__Excerpted text__

___

Introduction / Context:
Function and constructor overloading lets you reuse names for different parameter lists. However, if a call could match more than one candidate with no clear best conversion sequence, the compiler cannot pick uniquely. Recognizing the term for this situation helps diagnose compile-time errors and fix API design issues.
Given Data / Assumptions:
- Multiple overloads share the same name.
- A call site provides arguments whose types/conversions make more than one overload viable.
- No single overload is strictly better according to C++ overload resolution rules.
Concept / Approach:
- When no unique best match exists, overload resolution fails with an ambiguous call.
- Ambiguity can arise from implicit conversions, default arguments, or templated overloads.
- Eliminating ambiguity involves making the call explicit (casts), removing conflicting overloads, or adding more specific overloads.
Step-by-Step Solution:
Identify the scenario: two or more viable constructors match equally well.Apply the rule: if no single best conversion sequence exists, the call is ambiguous.Therefore, the correct term is ”ambiguous”.

___

__Data__

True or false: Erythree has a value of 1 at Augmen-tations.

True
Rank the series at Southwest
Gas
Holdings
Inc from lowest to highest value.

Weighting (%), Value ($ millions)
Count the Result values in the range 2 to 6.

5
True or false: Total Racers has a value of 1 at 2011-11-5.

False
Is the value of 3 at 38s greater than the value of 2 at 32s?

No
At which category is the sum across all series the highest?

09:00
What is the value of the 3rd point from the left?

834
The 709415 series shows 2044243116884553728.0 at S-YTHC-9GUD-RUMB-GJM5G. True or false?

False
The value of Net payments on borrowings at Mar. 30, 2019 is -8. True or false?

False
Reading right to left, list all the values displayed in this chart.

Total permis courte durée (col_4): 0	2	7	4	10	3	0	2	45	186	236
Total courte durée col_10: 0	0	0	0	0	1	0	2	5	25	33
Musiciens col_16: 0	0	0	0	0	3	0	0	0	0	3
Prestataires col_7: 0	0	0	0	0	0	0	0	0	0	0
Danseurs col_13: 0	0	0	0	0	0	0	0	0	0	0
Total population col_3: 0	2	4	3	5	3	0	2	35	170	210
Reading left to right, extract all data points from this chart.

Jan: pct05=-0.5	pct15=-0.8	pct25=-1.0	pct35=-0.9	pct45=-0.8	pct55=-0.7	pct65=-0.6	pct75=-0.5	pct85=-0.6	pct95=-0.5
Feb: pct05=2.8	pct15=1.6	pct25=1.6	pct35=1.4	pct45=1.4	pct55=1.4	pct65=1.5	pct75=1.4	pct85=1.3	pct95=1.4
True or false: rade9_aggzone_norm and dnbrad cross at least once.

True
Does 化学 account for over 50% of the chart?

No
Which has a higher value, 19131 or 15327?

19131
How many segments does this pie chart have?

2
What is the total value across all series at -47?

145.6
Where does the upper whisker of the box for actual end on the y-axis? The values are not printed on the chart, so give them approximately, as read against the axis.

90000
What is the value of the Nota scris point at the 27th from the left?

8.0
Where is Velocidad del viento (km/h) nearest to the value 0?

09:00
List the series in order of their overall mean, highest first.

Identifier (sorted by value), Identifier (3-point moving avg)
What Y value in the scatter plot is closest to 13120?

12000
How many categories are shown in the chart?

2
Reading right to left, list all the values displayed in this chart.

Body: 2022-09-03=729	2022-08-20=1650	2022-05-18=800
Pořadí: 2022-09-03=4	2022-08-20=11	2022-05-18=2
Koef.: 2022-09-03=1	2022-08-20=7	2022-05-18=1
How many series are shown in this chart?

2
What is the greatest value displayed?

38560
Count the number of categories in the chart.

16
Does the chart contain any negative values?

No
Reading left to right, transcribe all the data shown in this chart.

___

__Problems and tasks__
a: Based on the text on overload ambiguity, decide whether each statement agrees with it. Answer yes or no for each, and quote the deciding words of the text.
(i) Ambiguity can arise from default arguments.
(ii) When no unique best match exists, the compiler picks the first declared overload.
(iii) Adding more specific overloads is one way to eliminate ambiguity.
b: According to the text on overload ambiguity, what does recognizing the term for this situation help with?
c: Translate this sentence from the text on overload ambiguity into Spanish: "Function and constructor overloading lets you reuse names for different parameter lists."

__Solution set__
a:
(i) Yes: "Ambiguity can arise from implicit conversions, default arguments, or templated overloads."
(ii) No: "When no unique best match exists, overload resolution fails with an ambiguous call."
(iii) Yes: "Eliminating ambiguity involves making the call explicit (casts), removing conflicting overloads, or adding more specific overloads."

b: It helps diagnose compile-time errors and fix API design issues.

c: La sobrecarga de funciones y constructores permite reutilizar nombres para distintas listas de parámetros.